*Aim of the exercise*: Exactly the lines from the beginning of the records below through the line with "事務所アクセスはコチラ▶︎" must be given again, without pictures.

####

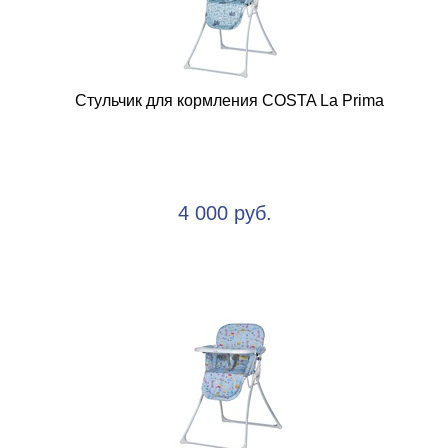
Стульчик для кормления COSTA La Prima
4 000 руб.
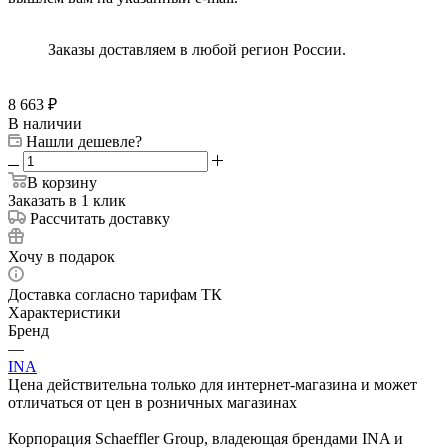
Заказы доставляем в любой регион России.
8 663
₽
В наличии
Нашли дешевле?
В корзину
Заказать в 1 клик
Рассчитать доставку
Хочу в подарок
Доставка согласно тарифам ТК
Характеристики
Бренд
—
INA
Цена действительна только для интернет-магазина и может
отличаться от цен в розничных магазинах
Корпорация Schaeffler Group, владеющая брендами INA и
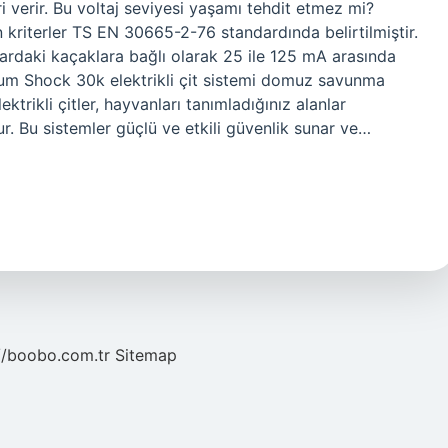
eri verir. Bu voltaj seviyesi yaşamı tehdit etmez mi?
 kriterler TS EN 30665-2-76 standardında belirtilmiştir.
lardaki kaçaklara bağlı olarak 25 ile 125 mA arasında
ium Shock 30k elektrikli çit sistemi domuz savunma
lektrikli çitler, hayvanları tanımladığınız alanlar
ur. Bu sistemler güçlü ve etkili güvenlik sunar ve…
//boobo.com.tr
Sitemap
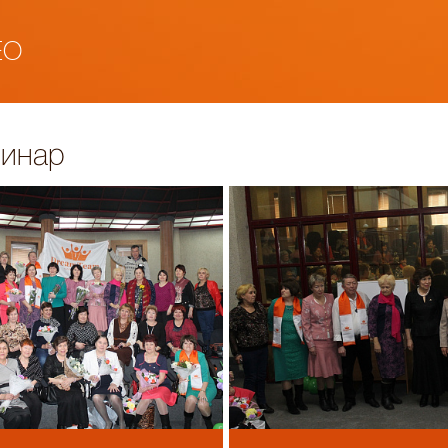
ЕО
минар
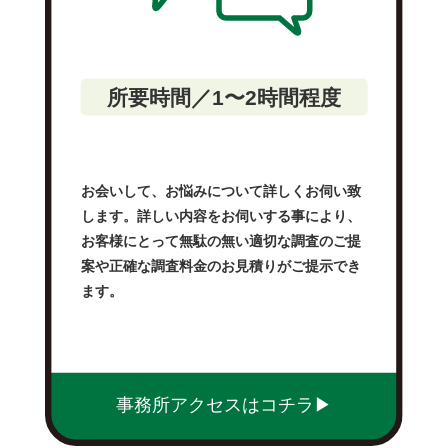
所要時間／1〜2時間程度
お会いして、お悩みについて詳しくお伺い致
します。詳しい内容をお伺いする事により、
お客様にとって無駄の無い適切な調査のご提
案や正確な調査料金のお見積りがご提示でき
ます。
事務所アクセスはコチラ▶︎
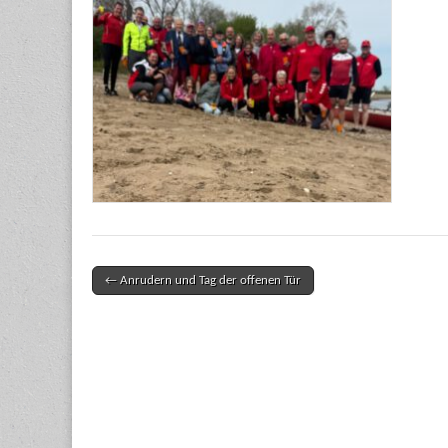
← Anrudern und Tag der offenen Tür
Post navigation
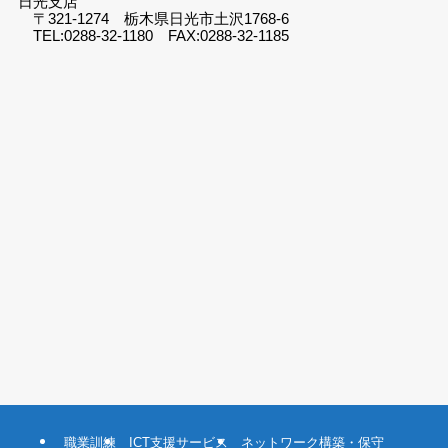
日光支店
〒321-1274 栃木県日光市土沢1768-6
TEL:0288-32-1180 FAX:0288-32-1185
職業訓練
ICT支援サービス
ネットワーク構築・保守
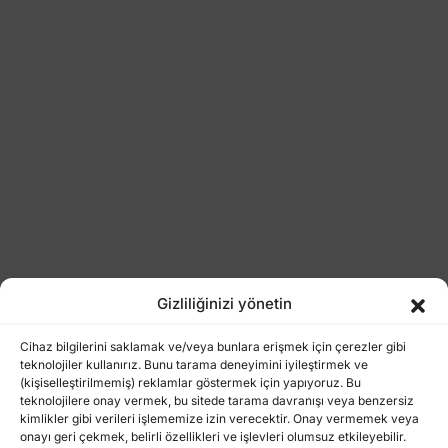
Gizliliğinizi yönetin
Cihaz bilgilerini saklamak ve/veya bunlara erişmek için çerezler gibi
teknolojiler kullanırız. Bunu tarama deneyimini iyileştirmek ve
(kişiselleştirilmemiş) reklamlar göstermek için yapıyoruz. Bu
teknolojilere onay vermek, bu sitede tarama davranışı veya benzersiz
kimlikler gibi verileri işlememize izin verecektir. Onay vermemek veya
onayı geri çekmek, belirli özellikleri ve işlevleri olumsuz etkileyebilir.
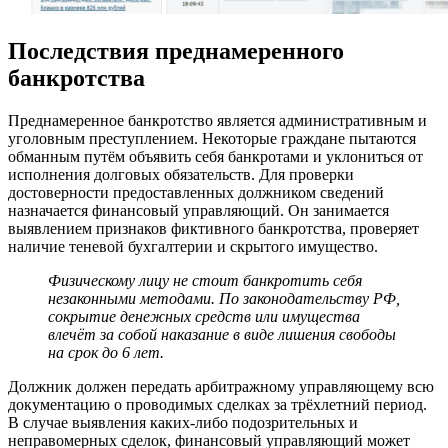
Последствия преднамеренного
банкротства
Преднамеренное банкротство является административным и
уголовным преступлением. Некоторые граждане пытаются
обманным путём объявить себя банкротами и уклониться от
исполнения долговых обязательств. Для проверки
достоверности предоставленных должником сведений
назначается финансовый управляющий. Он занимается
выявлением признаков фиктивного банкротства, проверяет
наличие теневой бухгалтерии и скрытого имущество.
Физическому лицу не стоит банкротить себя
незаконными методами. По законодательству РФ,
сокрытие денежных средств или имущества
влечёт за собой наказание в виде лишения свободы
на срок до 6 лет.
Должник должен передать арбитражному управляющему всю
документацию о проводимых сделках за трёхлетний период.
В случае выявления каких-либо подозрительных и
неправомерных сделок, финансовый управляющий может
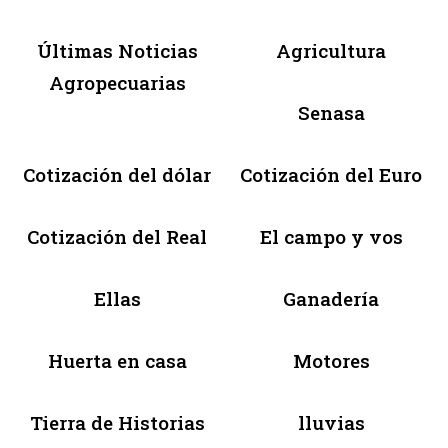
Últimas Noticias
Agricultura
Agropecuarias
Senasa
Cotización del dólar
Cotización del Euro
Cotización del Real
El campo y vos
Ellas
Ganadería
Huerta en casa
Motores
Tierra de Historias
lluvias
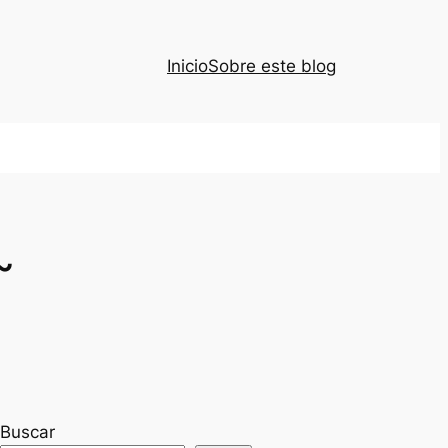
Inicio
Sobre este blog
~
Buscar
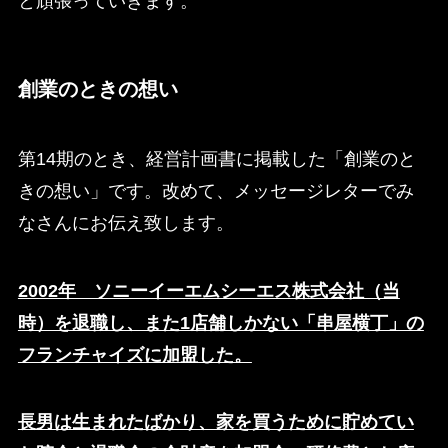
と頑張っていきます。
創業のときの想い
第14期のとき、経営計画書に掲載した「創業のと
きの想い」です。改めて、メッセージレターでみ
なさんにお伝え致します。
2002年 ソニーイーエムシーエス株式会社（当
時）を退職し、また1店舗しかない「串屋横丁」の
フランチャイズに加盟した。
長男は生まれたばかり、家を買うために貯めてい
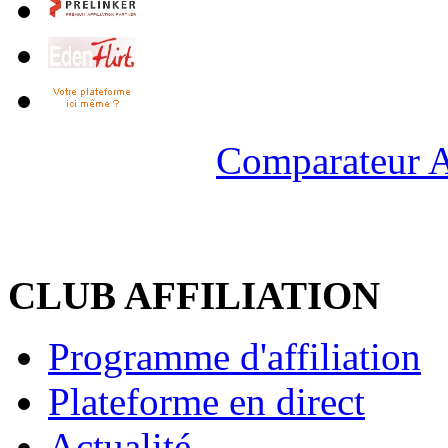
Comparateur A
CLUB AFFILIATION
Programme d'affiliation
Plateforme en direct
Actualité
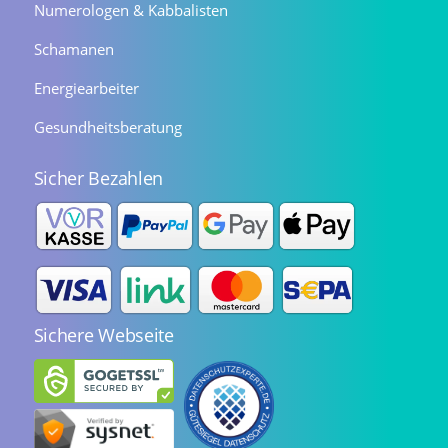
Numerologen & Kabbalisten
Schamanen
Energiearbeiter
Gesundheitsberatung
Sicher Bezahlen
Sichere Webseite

####

*Exercise answer*:
Стульчик для кормления COSTA La Prima
4 000 руб.
Заказы доставляем в любой регион России.
8 663
₽
В наличии
Нашли дешевле?
В корзину
Заказать в 1 клик
Рассчитать доставку
Хочу в подарок
Доставка согласно тарифам ТК
Характеристики
Бренд
—
INA
Цена действительна только для интернет-магазина и может
отличаться от цен в розничных магазинах
Корпорация Schaeffler Group, владеющая брендами INA и
eri verir. Bu voltaj seviyesi yaşamı tehdit etmez mi?
 kriterler TS EN 30665-2-76 standardında belirtilmiştir.
lardaki kaçaklara bağlı olarak 25 ile 125 mA arasında
ium Shock 30k elektrikli çit sistemi domuz savunma
lektrikli çitler, hayvanları tanımladığınız alanlar
ur. Bu sistemler güçlü ve etkili güvenlik sunar ve…
//boobo.com.tr
Sitemap
ЕО
минар
所要時間／1〜2時間程度
お会いして、お悩みについて詳しくお伺い致
します。詳しい内容をお伺いする事により、
お客様にとって無駄の無い適切な調査のご提
案や正確な調査料金のお見積りがご提示でき
ます。
事務所アクセスはコチラ▶︎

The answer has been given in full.